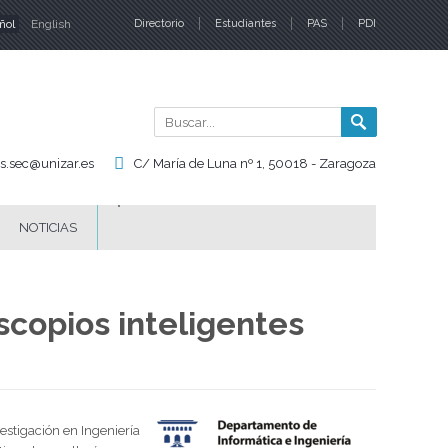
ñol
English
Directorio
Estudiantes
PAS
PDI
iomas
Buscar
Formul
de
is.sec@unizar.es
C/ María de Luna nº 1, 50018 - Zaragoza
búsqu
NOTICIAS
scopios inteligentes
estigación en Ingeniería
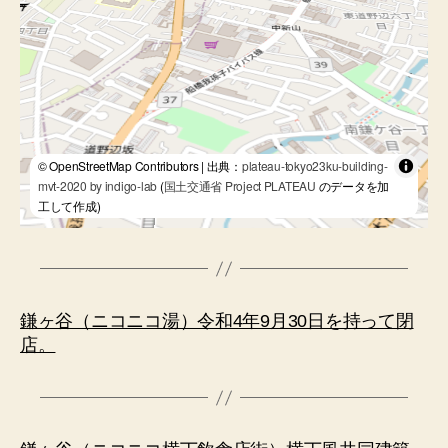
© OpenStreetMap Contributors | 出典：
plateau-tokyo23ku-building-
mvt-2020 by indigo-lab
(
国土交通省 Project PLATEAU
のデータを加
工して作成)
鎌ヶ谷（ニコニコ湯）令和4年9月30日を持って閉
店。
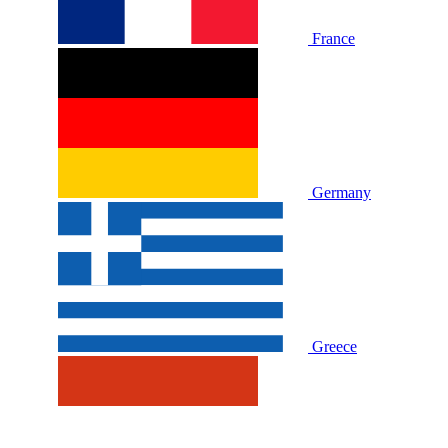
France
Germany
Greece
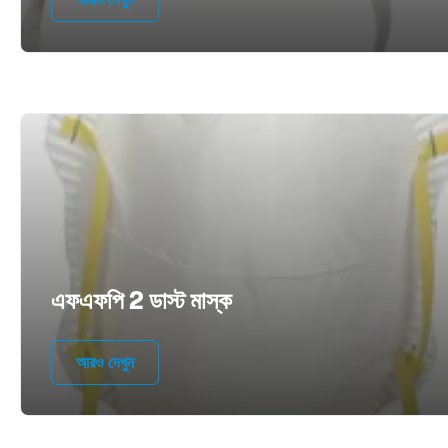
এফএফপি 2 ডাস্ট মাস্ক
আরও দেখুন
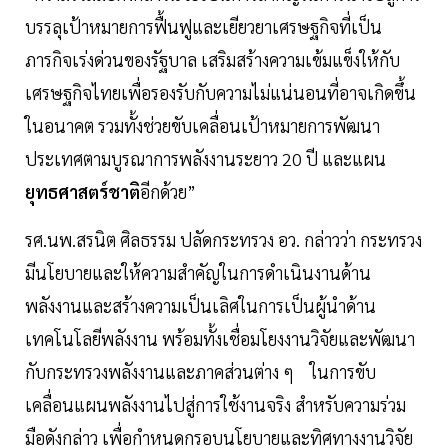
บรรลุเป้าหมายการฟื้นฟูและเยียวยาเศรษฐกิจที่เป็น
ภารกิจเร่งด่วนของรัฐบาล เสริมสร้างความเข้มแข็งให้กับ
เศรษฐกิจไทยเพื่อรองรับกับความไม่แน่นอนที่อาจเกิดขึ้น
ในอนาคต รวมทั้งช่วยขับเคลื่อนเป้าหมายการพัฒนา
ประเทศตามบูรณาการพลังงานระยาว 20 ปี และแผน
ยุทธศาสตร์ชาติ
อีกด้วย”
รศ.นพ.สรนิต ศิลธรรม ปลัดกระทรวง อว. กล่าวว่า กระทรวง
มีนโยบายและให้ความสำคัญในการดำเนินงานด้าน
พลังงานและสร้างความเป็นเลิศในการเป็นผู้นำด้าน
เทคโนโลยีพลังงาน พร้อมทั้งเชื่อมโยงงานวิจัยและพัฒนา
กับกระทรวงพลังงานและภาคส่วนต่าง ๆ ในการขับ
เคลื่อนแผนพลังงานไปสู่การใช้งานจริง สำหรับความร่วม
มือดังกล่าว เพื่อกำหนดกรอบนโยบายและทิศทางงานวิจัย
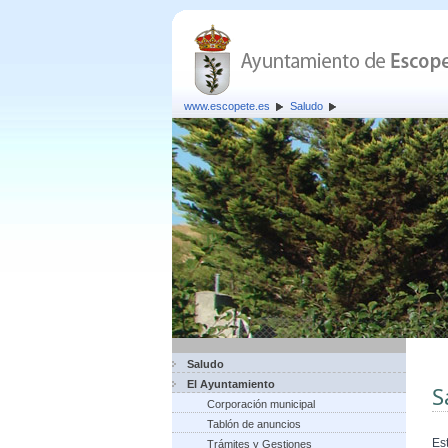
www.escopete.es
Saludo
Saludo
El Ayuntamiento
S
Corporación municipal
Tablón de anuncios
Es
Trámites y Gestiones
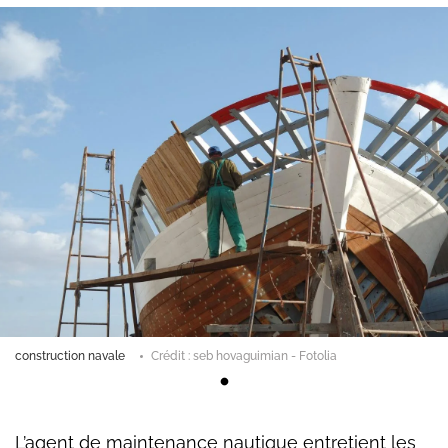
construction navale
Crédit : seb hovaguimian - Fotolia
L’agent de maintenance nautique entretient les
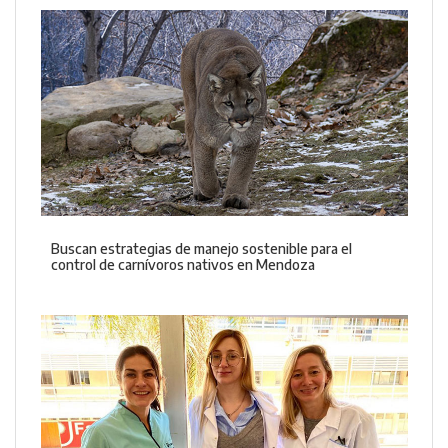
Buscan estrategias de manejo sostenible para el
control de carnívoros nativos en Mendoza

==

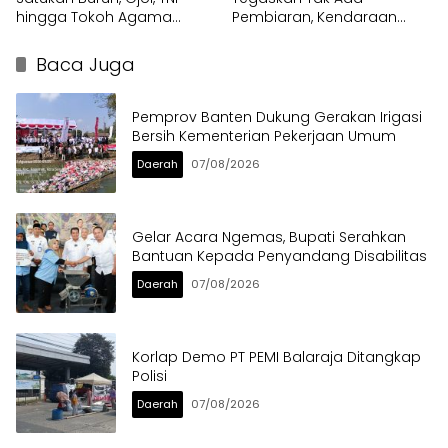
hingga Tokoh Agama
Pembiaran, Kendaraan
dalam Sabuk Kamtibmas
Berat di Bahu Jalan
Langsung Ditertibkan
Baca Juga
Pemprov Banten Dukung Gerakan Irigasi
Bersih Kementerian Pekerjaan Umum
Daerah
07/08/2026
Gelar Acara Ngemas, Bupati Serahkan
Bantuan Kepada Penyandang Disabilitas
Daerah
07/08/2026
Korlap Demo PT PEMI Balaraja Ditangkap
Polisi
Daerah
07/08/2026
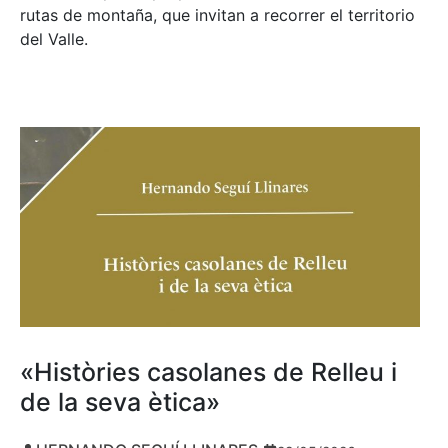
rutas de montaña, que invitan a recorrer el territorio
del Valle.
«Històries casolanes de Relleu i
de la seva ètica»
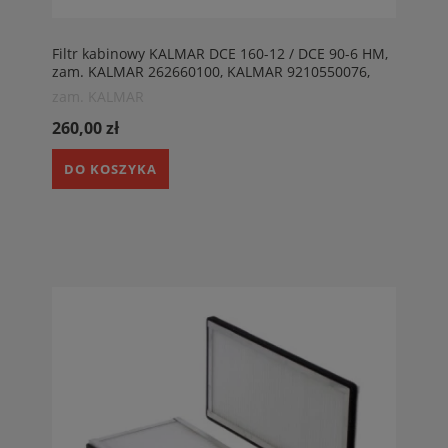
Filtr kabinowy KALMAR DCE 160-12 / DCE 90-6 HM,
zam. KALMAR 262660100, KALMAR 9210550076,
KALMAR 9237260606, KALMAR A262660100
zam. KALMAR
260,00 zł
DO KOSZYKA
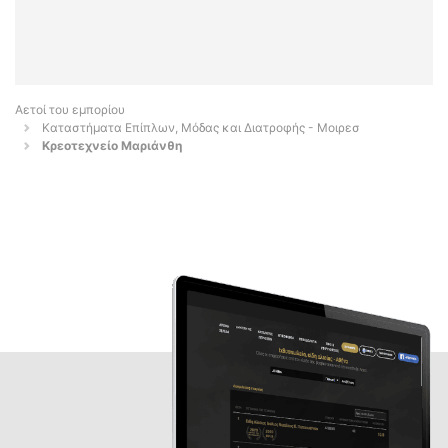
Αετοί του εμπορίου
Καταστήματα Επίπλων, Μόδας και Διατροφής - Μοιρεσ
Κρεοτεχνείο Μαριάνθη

PROBLEM REQUIREMENTS
Please format the text of the records as a numbered list, starting at the line that contains "এফএফপি 2 ডাস্ট মাস্ক" and ending after the line that contains "L’agent de maintenance". Leave out blank lines and the pictures.

SOLUTION FOR THIS TASK
1. এফএফপি 2 ডাস্ট মাস্ক
2. আরও দেখুন
3. บรรลุเป้าหมายการฟื้นฟูและเยียวยาเศรษฐกิจที่เป็น
4. ภารกิจเร่งด่วนของรัฐบาล เสริมสร้างความเข้มแข็งให้กับ
5. เศรษฐกิจไทยเพื่อรองรับกับความไม่แน่นอนที่อาจเกิดขึ้น
6. ในอนาคต รวมทั้งช่วยขับเคลื่อนเป้าหมายการพัฒนา
7. ประเทศตามบูรณาการพลังงานระยาว 20 ปี และแผน
8. ยุทธศาสตร์ชาติ
9. อีกด้วย”
10. รศ.นพ.สรนิต ศิลธรรม ปลัดกระทรวง อว. กล่าวว่า กระทรวง
11. มีนโยบายและให้ความสำคัญในการดำเนินงานด้าน
12. พลังงานและสร้างความเป็นเลิศในการเป็นผู้นำด้าน
13. เทคโนโลยีพลังงาน พร้อมทั้งเชื่อมโยงงานวิจัยและพัฒนา
14. กับกระทรวงพลังงานและภาคส่วนต่าง ๆ ในการขับ
15. เคลื่อนแผนพลังงานไปสู่การใช้งานจริง สำหรับความร่วม
16. มือดังกล่าว เพื่อกำหนดกรอบนโยบายและทิศทางงานวิจัย
17. www.escopete.es
18. Saludo
19. Saludo
20. El Ayuntamiento
21. S
22. Corporación municipal
23. Tablón de anuncios
24. Es
25. Trámites y Gestiones
26. construction navale
27. Crédit : seb hovaguimian - Fotolia
28. L’agent de maintenance nautique entretient les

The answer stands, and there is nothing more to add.